L’uomo è davvero andato sulla Luna? La controversa questione che infiamma i social (e non solo) da qualche anno, viene risolta con intelligenza e ironia nella commedia romantica Fly me to the Moon – Le due facce della Luna di Greg Berlanti. Classe 1972, segno zodiacale Gemelli, arguto e brillante come i nati nel segno, il regista sfiora le teorie complottiste dandone una spiegazione che -lungi dal prendere una vera posizione – spingono piuttosto a riflettere, lasciando in nuce possibilità intrinseche apertamente negate. La sceneggiatura di Rose Gilroy si basa sulla storia di Bill Kirstein e Keenan Flynn ed è un intreccio perfetto tra commedia romantica ed epopea lunare, che Berlanti impreziosisce con un tocco registico a tratti irridente e beffardo, mostrando la realtà come dovrebbe essere.

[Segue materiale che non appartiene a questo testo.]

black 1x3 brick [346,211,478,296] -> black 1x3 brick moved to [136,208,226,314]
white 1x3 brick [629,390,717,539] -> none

Siamo nel mitico 1969, anno dell’allunaggio. La Nasa, colpita duramente dalla tragedia dell’Apollo 1 avvenuta due anni prima, fatica a trovare consensi, appoggi e denaro per la missione dell’Apollo 11. Un misterioso agente federale, Moe Berkus (un eccezionale Woody Harrelson), assume la ragazza prodigio del marketing newyorkese Kelly Jones (Scarlett Johansson) per rilanciare l’immagine pubblica della Nasa in favore dell’agognata Missione Luna dell’Apollo 11. Le iniziali scaramucce con il rigido direttore del programma di lancio Cole Davis (Channing Tatum) si trasformano in una improbabile alleanza per il compimento della Missione Luna e – ovviamente – in una storia romantica che porta entrambi a migliorare se stessi tramite il perdono e la redenzione personale e reciproca.

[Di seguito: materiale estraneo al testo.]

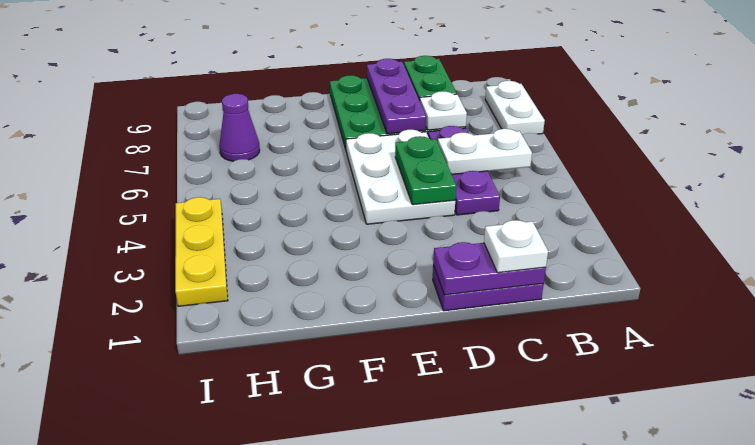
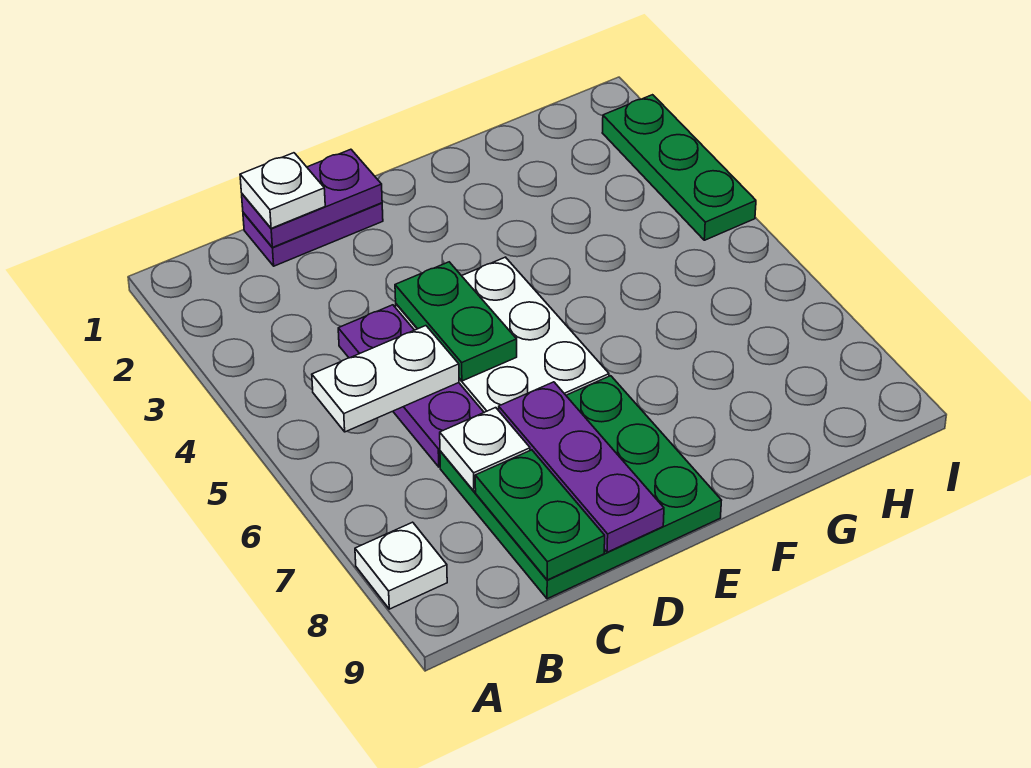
white 1x2 plate [485,81,545,135] -> white 1x1 plate [355,522,447,609]
purple 1x1 cone [219,94,260,161] -> none
yellow 1x3 plate [175,197,228,306] -> green 1x3 plate [602,95,756,240]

Fly me to the Moon – Le due facce della Luna mostra anche quanto già negli anni Sessanta il marketing e il saper vendere un prodotto fossero più importanti del prodotto stesso: al fine di poter ricevere appoggio politico e sovvenzioni, nonché sponsorizzazioni per il lancio dell’Apollo 11, la spregiudicata Kelly si dimostra una pubblicitaria perfetta; riuscendo finanche a convincere il restio Cole a partecipare a questa opera di restyling della Nasa – interna (a partire dal proprio ufficio-sgabuzzino) ed esterna (per renderla appetibile al mondo intero). La politica, come spesso accade, non ha però scrupoli, e così, temendo un insuccesso della missione, Moe costringe la Jones a creare un set alternativo dove girare un finto allunaggio da mandare in onda in extremis in caso di fallimento dell’Apollo 11.

I richiami alla realtà sono molteplici: il regista che Kelly chiama a girare il film non è Kubrick ma – su sua stessa affermazione – avrebbe potuto esserlo; e quello che nelle intenzioni iniziali doveva essere una sorta di “salvagente” per dare luce all’America nella corsa contro l’Unione sovietica in caso di insuccesso diventa – di fatto – la realtà alternativa da trasmettere in ogni caso. Il risveglio di coscienza di Kelly la porta ad una scelta per lei insolita, e, insieme a Cole, cercano di mandare a monte i piani della Cia, trasmettendo la vera missione. Qui realtà e finzione si mescolano; mentre Neil Armstrong e Buzz Aldrin scendono sulla Luna, il mondo assiste in diretta a quello che forse è il vero allunaggio o forse no… finchè il destino (anzi, il gatto) ci mette lo zampino, salvando, come si suol dire, “capra e cavoli”.